BRONTEKST:
※ ※ ※
Coronacrisis of niet, de huizenprijzen stijgen maar door. Het voelt ongemakkelijk maar is goed verklaarbaar, schrijft Marijn Jongsma.
Marijn Jongsma (1969) is economisch redacteur bij EW. Hij blogt wekelijks over financieel- en macro-economische onderwerpen.
‘Er is een grens aan wat mensen kunnen betalen,’ zei Onno Hoes, voorzitter van de Nederlandse Vereniging van Makelaars (NVM), eerder deze maand tijdens de presentatie van de huizenmarktcijfers over 2020. ‘Maar iedere keer als we denken dat de prijzen gaan dalen, dan zeggen de aangesloten makelaars: onze agenda zit vol. Ik leer mijn verbazing weg te stoppen.’
De verwachting: nog duurdere huizen in 2021
Het voelt ongemakkelijk als zelfs de voorman van de makelaarsbranche af en toen in zijn arm moet knijpen. De worsteling met de hoogte van de huizenprijzen is ook terug te vinden bij de banken. De Rabobank zei eind 2020 te verwachten dat de prijzen ook in 2021 verder stijgen, zij het minder uitbundig (+5,5 procent) dan vorig jaar, toen een huis gemiddeld bijna 12 procent duurder werd. Een paar maanden eerder verwachtte de bank juist een lichte daling.
※ ※ ※
FRAGMENT UIT DATASET:
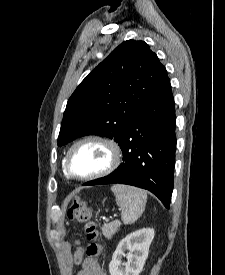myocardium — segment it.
Returning <instances> with one entry per match:
<instances>
[{"label":"myocardium","mask_w":225,"mask_h":275,"mask_svg":"<svg viewBox=\"0 0 225 275\" xmlns=\"http://www.w3.org/2000/svg\"><path fill=\"white\" fill-rule=\"evenodd\" d=\"M85 143H97V144L104 146L108 150L109 161L105 168H103L97 172L87 174V175H76L72 172V170L70 168V158H71L73 151L78 146L85 144ZM121 157H122L121 149L115 141L105 138V137L97 136V135H89V136H86V137H83V138L77 140L69 148V150L67 151V154L65 156V159H64V164H63L64 171L69 177L74 178V179H79V180L97 179V178H100V177H103V176H106V175L112 173L119 166V164L121 162Z\"/></svg>","instance_id":"f54148a6"}]
</instances>
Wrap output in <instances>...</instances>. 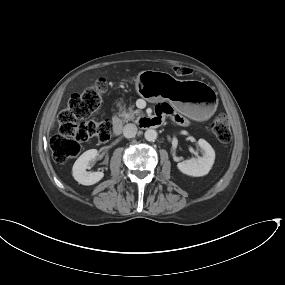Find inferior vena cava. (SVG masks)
※ ※ ※
OPGAVEN:
1 > Geef bij elke bewering of die klopt met de tekst over de huizenprijzen: ja of nee, met de woorden uit de tekst die de doorslag geven, letterlijk geciteerd. (a) Onno Hoes is voorzitter van de NVM. (b) Een paar maanden vóór eind 2020 verwachtte de Rabobank een sterke prijsstijging. (c) Marijn Jongsma blogt maandelijks.
2 > Schrijf de tekst over de huizenprijzen verder, vanaf de laatste zin.

ANTWOORDEN:
1 >
(a) Ja: "Onno Hoes, voorzitter van de Nederlandse Vereniging van Makelaars (NVM)"
(b) Nee: "Een paar maanden eerder verwachtte de bank juist een lichte daling."
(c) Nee: "Hij blogt wekelijks over financieel- en macro-economische onderwerpen."

2 >
Hetzelfde beeld bij ABN AMRO: voor 2021 werd aanvankelijk een stabilisatie voorspeld, maar in de Woningmarktmonitor van halverwege deze maand gaat de bank uit van een prijsstijging van 5 procent – keurig in het midden van de prognose van de NVM (4 tot 6 procent). Een lagere prijsstijging dus, maar geen daling. Van de grootbanken voorspelt alleen ING een bescheiden terugval van 0,5 procent.
Het lijkt er een beetje op dat de prijsontwikkeling dermate is losgezongen van de traditionele waarderingsmodellen, dat de prognoses er maar aan worden aangepast. Dat voelt als een zeepbel. Of er ook een is? Het antwoord klinkt flauw: dat weet je pas achteraf. En een beetje afkoeling is onvoldoende bewijs. De vierkantemeterprijzen moeten in korte tijd fors terugvallen voordat we de zeepbeldiagnose kunnen stellen.
Wat kan de prijzen doen dalen?
Wat zou zo’n prijsval kunnen veroorzaken? De NVM hamert op het enorme woningtekort in Nederland: het extra aanbod blijft elk jaar achter bij de toenemende vraag. Een nieuw kabinet wil zich ongetwijfeld profileren met een versnelling van de huizenbouw. Maar dat gaat nooit zo snel dat het huidige gat in recordtempo kan worden gedicht (bovendien is er ook een enorm tekort aan betaalbare huurwoningen).
Tenzij de vraag ineens fors terugvalt. Hier is de ‘echte’ economie aan zet. Stel dat de coronacrisis wél gaat leiden tot een golf aan faillissementen en een oplopende werkloosheid. Wie zijn baan verliest, krijgt geen hypotheek en koopt dus ook geen (ander) huis. Tot dusver hebben de miljarden euro’s aan steun dit scenario weten te voorkomen.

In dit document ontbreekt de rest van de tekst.